I told her what I believe to be 100% true: Everything changes when the baby, and therefore the baby’s parents are sleeping. Until then, you can’t be expected to remember where you put your car keys, let alone think straight about the great cosmic meaning of children and happiness. Then I told her my theory about sleeping which I also believe to be 100% true, but might have a harder time backing up with, you know, JAMA studies: Every parent has to deal with one of three sleep handicaps:

  • Handicap 1: The baby/toddler will torture you for hours at bedtime before finally shutting his or her eyes.
  • Handicap 2: The baby/toddler wakes up in the middle of the night for long stretches, during which time you feel like the loneliest person on earth.
  • Handicap 3: The baby/toddler rises before the sun and you are forced to function before you’ve had a cup of coffee.

Each handicap carries its own particular set of tortures, but in my experience, it seems rare that a parent has to deal with two or three at once. (I can already hear the emails of dissent pinging in my inbox.) As we’ve mentioned [1] several million times on this blog, our sleep handicap was always the morning.

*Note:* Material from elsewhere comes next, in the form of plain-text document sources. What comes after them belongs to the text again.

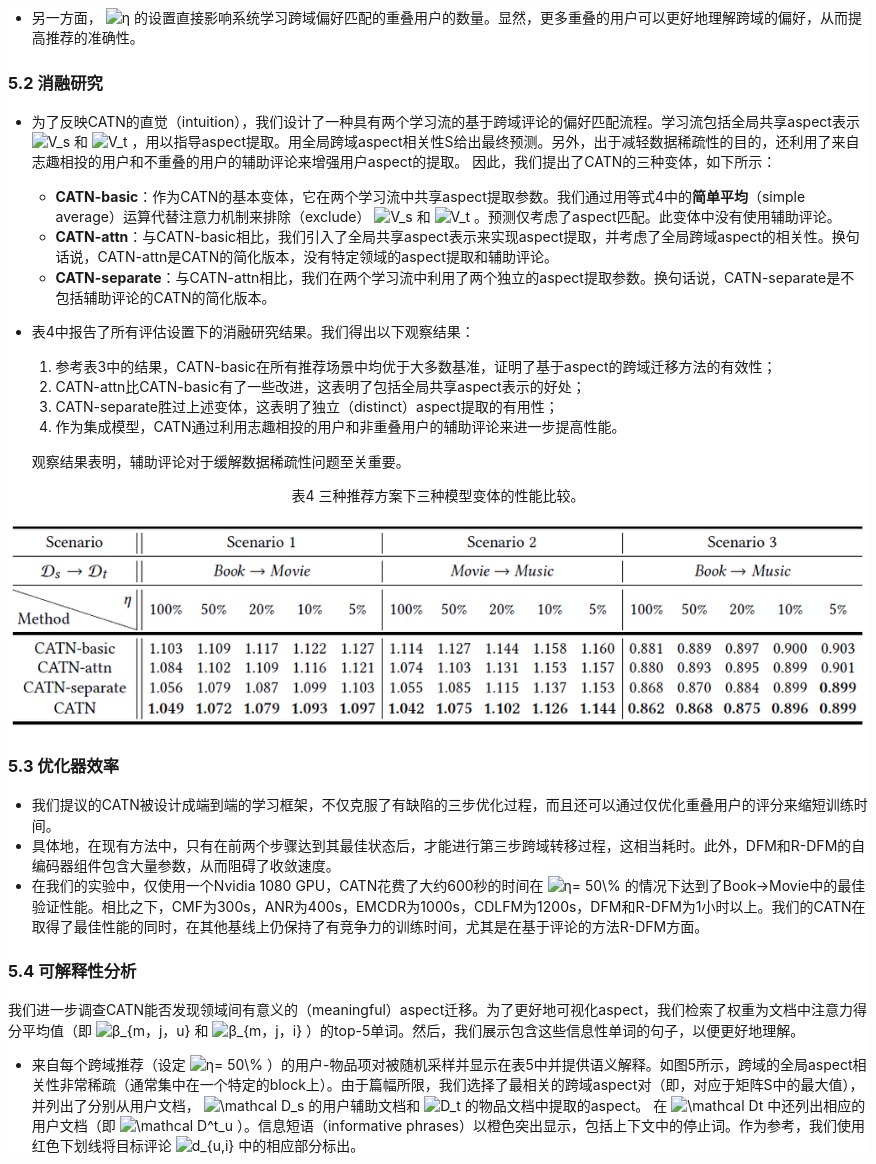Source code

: - 另一方面， <img src="https://www.zhihu.com/equation?tex=η" alt="η" class="ee_img tr_noresize" eeimg="1"> 的设置直接影响系统学习跨域偏好匹配的重叠用户的数量。显然，更多重叠的用户可以更好地理解跨域的偏好，从而提高推荐的准确性。


### 5.2 消融研究

- 为了反映CATN的直觉（intuition），我们设计了一种具有两个学习流的基于跨域评论的偏好匹配流程。学习流包括全局共享aspect表示 <img src="https://www.zhihu.com/equation?tex=V_s" alt="V_s" class="ee_img tr_noresize" eeimg="1"> 和 <img src="https://www.zhihu.com/equation?tex=V_t" alt="V_t" class="ee_img tr_noresize" eeimg="1"> ，用以指导aspect提取。用全局跨域aspect相关性S给出最终预测。另外，出于减轻数据稀疏性的目的，还利用了来自志趣相投的用户和不重叠的用户的辅助评论来增强用户aspect的提取。
  因此，我们提出了CATN的三种变体，如下所示：
  - **CATN-basic**：作为CATN的基本变体，它在两个学习流中共享aspect提取参数。我们通过用等式4中的**简单平均**（simple average）运算代替注意力机制来排除（exclude） <img src="https://www.zhihu.com/equation?tex=V_s" alt="V_s" class="ee_img tr_noresize" eeimg="1"> 和 <img src="https://www.zhihu.com/equation?tex=V_t" alt="V_t" class="ee_img tr_noresize" eeimg="1"> 。预测仅考虑了aspect匹配。此变体中没有使用辅助评论。
  - **CATN-attn**：与CATN-basic相比，我们引入了全局共享aspect表示来实现aspect提取，并考虑了全局跨域aspect的相关性。换句话说，CATN-attn是CATN的简化版本，没有特定领域的aspect提取和辅助评论。
  - **CATN-separate**：与CATN-attn相比，我们在两个学习流中利用了两个独立的aspect提取参数。换句话说，CATN-separate是不包括辅助评论的CATN的简化版本。

- 表4中报告了所有评估设置下的消融研究结果。我们得出以下观察结果：

  1. 参考表3中的结果，CATN-basic在所有推荐场景中均优于大多数基准，证明了基于aspect的跨域迁移方法的有效性；
  2. CATN-attn比CATN-basic有了一些改进，这表明了包括全局共享aspect表示的好处； 
  3. CATN-separate胜过上述变体，这表明了独立（distinct）aspect提取的有用性；
  4. 作为集成模型，CATN通过利用志趣相投的用户和非重叠用户的辅助评论来进一步提高性能。

  观察结果表明，辅助评论对于缓解数据稀疏性问题至关重要。

<center>表4 三种推荐方案下三种模型变体的性能比较。</center>

![table4](https://raw.githubusercontent.com/wales-z/Markdown4Zhihu/master/Data/catn_note_for_zhihu/table4.png)

### 5.3 优化器效率

- 我们提议的CATN被设计成端到端的学习框架，不仅克服了有缺陷的三步优化过程，而且还可以通过仅优化重叠用户的评分来缩短训练时间。
- 具体地，在现有方法中，只有在前两个步骤达到其最佳状态后，才能进行第三步跨域转移过程，这相当耗时。此外，DFM和R-DFM的自编码器组件包含大量参数，从而阻碍了收敛速度。
- 在我们的实验中，仅使用一个Nvidia 1080 GPU，CATN花费了大约600秒的时间在 <img src="https://www.zhihu.com/equation?tex=η= 50\%" alt="η= 50\%" class="ee_img tr_noresize" eeimg="1">  的情况下达到了Book→Movie中的最佳验证性能。相比之下，CMF为300s，ANR为400s，EMCDR为1000s，CDLFM为1200s，DFM和R-DFM为1小时以上。我们的CATN在取得了最佳性能的同时，在其他基线上仍保持了有竞争力的训练时间，尤其是在基于评论的方法R-DFM方面。

### 5.4 可解释性分析

我们进一步调查CATN能否发现领域间有意义的（meaningful）aspect迁移。为了更好地可视化aspect，我们检索了权重为文档中注意力得分平均值（即 <img src="https://www.zhihu.com/equation?tex=β_{m，j，u}" alt="β_{m，j，u}" class="ee_img tr_noresize" eeimg="1"> 和 <img src="https://www.zhihu.com/equation?tex=β_{m，j，i}" alt="β_{m，j，i}" class="ee_img tr_noresize" eeimg="1"> ）的top-5单词。然后，我们展示包含这些信息性单词的句子，以便更好地理解。

- 来自每个跨域推荐（设定 <img src="https://www.zhihu.com/equation?tex=η= 50\%" alt="η= 50\%" class="ee_img tr_noresize" eeimg="1"> ）的用户-物品项对被随机采样并显示在表5中并提供语义解释。如图5所示，跨域的全局aspect相关性非常稀疏（通常集中在一个特定的block上）。由于篇幅所限，我们选择了最相关的跨域aspect对（即，对应于矩阵S中的最大值），并列出了分别从用户文档， <img src="https://www.zhihu.com/equation?tex=\mathcal D_s" alt="\mathcal D_s" class="ee_img tr_noresize" eeimg="1"> 的用户辅助文档和 <img src="https://www.zhihu.com/equation?tex=D_t" alt="D_t" class="ee_img tr_noresize" eeimg="1"> 的物品文档中提取的aspect。
  在 <img src="https://www.zhihu.com/equation?tex=\mathcal Dt" alt="\mathcal Dt" class="ee_img tr_noresize" eeimg="1"> 中还列出相应的用户文档（即 <img src="https://www.zhihu.com/equation?tex=\mathcal D^t_u" alt="\mathcal D^t_u" class="ee_img tr_noresize" eeimg="1"> ）。信息短语（informative phrases）以橙色突出显示，包括上下文中的停止词。作为参考，我们使用红色下划线将目标评论 <img src="https://www.zhihu.com/equation?tex=d_{u,i}" alt="d_{u,i}" class="ee_img tr_noresize" eeimg="1"> 中的相应部分标出。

No matter what we did, for the longest time, we could not figure out a way to get Abby to sleep past 5:30. (How I dreamed of the sevens!) But then we’d go to a friend’s house for dinner and we’d all be eating dessert at 10:00 while their 3-year-old would dart in and of the bedroom every 15 minutes, burying his sleepy bedhead in mom’s lap, until finally his parents, through gritted teeth, would just give up and invite him to join us for a piece of pie.

Our first pediatrician told me that kids crave routines. I like to think this is a fact that one might even find in JAMA. I also like to think that we were so Draconian about our evening routine early on that this is what made it impossible for our daughters to suffer from handicap number 1. Even though we weren’t necessarily eating dinner with them when they were that little, we were always sitting with them. There was always some form of after-dinner event (as full-time working parents, this was the half hour when we attempted to cram in all the “quality time” we felt we missed during the day), then bath, bedtime story, and finally, lights out. On the weekends, we’d let them “watch a movie” (a 10-minute Pixar short [2]; today it’s more like The Danish Poet [3]*, above) because what’s the point of having a routine if you can’t break it every now and then?

As for how to solve handicaps 2 and 3? What do you think I’m some sort of veteran? How should I know?

*Which contains the immortal line: “Kaspar became living proof that some poets are better off happy than sad.”